Walnut Grove High School is a public high school in Prosper, Texas, United States. It is the third oldest high school in Prosper ISD, after Prosper High School and Rock Hill High School.

== Athletics ==
Walnut Grove's athletic teams are known as the Wildcats. The school colors are navy blue and silver.

Walnut Grove won the 2025 UIL 5A D1 Boys' Soccer state title. The team beat San Antonio Southwest by a score of 3-2 in 2OT off a 97th-minute goal by a freshman. Walnut Grove once again won the Class 5A/D1 Boys Soccer State Championship in 2026, following a 2-0 victory over College Station.

As of the 2024-25 school year, Walnut Grove High School is a part of 5A Division 2 District 4 in football.
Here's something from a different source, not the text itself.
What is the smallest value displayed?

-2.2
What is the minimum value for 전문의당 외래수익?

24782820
Other schools in this district are Anna High School, Denison High School, Frisco Emerson High School, Frisco Independence High School, Frisco Liberty High School, Frisco Memorial High School, Lucas Lovejoy High School, and Melissa High School. With the caliber of schools involved, some have referred to it as the "District of Doom".
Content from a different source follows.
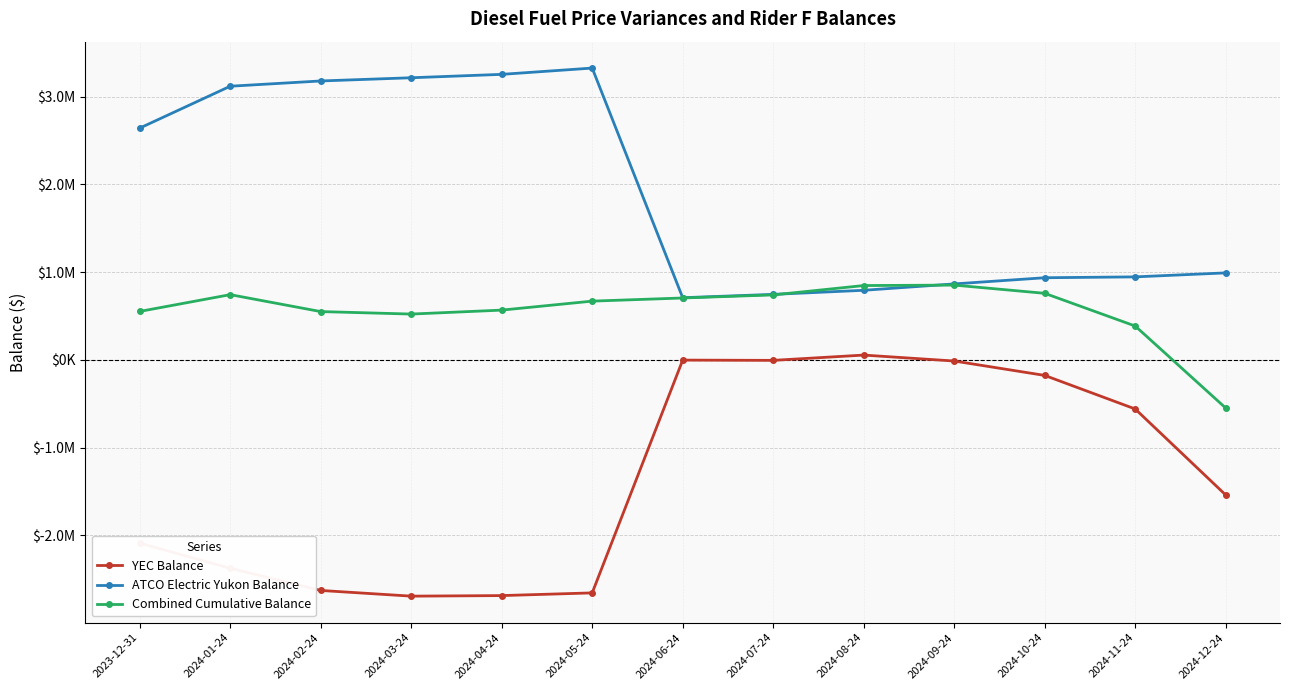

True or false: YEC Balance and ATCO Electric Yukon Balance intersect in this chart.

False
In other sports, Walnut Grove is a part of 5A Region 2 District 9, along with Anna, Denison, Greenville, Lovejoy, McKinney North, Melissa, and Sherman.

Walnut Grove's first program wins in each sport were on the following dates:

- Baseball – February 29, 2024 (against McKinney Boyd, 6-2)
- Boys' basketball – November 10, 2023 (against Ponder, 68-52)
- Girls' basketball – November 3, 2023 (against Sherman, 37-35)
- Football – August 25, 2023 (against Malvern (AR) 57-54)
- Boys' soccer – January 5, 2024 (against Irving, 3-1)
- Girls' soccer – January 5, 2024 (against Paris, 9-0)
- Softball – February 13, 2024 (against Lovejoy, 8-2)
- Volleyball – August 8, 2023 (against Decatur, 3-1)

Walnut Grove opened as a UIL Class 5A school. As it opened in between realignment periods, the school played the 2023 football season without a district, having to play multiple private schools and out of state teams in order to create a schedule. This included Malvern High School in Arkansas and the Cathedral Fighting Irish from El Paso at a neutral site.